Just as Elie learned the night; just as Shmulik felt the cold...I have to conquer the fear and worry. I have been given perspective and it is liberating. It is so different the second time around.
I can be there for Shmulik in a way I never could for Elie because I was following Elie, pointing out worries and concerns and unsure what to expect. Each time he left, it was to an unknown world...now that world is more known to me. No, I don't imagine I can understand so much of what Shmulk is feeling, but I can listen to him with a different ear.
I question him to give him a chance to explain to me; not with the same blindness I had before. I know they set up guards; I know it wasn't really that cold. I know that if this boy can sleep in his underwear in his room in the winter, he can sleep in a uniform, a coat and a sleeping bag in a tent in the desert and be safe.

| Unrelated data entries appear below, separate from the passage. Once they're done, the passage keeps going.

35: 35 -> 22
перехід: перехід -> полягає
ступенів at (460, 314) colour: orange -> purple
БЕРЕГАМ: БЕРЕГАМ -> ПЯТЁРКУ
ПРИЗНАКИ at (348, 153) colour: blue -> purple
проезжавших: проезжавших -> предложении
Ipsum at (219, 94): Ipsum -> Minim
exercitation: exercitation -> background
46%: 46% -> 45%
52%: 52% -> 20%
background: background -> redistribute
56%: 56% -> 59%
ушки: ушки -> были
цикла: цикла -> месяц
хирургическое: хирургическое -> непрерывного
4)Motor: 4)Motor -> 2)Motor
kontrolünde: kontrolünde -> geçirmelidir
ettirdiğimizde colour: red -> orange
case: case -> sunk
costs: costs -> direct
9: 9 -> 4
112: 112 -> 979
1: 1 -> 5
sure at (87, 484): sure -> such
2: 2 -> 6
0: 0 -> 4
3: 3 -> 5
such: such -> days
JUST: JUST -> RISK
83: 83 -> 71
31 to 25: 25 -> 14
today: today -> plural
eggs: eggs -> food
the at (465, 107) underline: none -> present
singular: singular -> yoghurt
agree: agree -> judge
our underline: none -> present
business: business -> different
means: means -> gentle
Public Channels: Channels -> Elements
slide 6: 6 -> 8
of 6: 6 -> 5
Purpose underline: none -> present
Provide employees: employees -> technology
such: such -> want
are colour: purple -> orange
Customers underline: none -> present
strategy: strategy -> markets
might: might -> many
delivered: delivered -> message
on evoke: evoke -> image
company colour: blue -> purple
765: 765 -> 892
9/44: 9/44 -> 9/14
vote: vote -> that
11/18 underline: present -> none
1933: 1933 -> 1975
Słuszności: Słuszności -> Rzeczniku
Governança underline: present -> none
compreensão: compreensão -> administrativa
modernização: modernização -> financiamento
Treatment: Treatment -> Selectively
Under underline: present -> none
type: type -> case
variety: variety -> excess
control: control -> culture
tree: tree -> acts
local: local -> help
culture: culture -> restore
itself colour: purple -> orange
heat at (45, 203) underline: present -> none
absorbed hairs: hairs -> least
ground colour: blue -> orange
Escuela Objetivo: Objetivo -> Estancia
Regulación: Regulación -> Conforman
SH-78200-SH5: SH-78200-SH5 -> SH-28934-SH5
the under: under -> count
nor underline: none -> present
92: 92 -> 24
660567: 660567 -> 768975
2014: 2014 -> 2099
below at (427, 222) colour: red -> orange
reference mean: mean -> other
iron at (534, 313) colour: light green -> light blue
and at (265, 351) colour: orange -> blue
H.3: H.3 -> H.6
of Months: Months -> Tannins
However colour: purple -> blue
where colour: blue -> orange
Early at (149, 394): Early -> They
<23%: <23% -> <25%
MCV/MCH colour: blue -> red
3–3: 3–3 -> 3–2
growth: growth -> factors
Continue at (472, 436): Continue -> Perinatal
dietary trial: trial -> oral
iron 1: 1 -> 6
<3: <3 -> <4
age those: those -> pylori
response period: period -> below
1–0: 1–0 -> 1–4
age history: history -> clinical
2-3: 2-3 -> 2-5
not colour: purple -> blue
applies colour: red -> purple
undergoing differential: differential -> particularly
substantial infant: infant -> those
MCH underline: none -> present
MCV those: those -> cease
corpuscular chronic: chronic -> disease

That mother has grown and I'm not really laughing at her...I envy her the journey she took. It was a hard-won battle filled with real terrors. My fears were not unjustified or wrong. They were right - an outpouring of my love for Elie just as my understanding this time is a show of my love for Shmulik.
In many ways, comforting me helped Elie gain perspective, gave him a support line behind him. He knew that I worried, that I was there. Shmulik is such a different child, always has been. He's the sweet one who bought me those endless presents on his way home from school - the flowers he'd picked that were flattened and half dead; the earrings (when I didn't even have pierced ears); the "gold" necklace that was chipping off even before I'd put it on.
He was the "cuddler" while Elie was the tougher one. Shmulik has gotten tougher too now, stronger, more sure of himself. And yet, Sunday when I drove him to the mall to catch the bus, it was Shmulik who leaned over to give me a kiss, where I always had to corner Elie and give him one.
Last night, my second son slept in the deserts of Israel with a gun. No, he doesn't know it well enough to use it, has only begun to learn and yet, and yet...
May the God of Israel watch over our sons and daughters as they sleep and as they defend and may He grant us mothers the wisdom to learn, to grow, to love, to trust our children as they serve our land and our people.
Last night, Shmulik slept in the cold...but his heart is warm, his home just a few days away.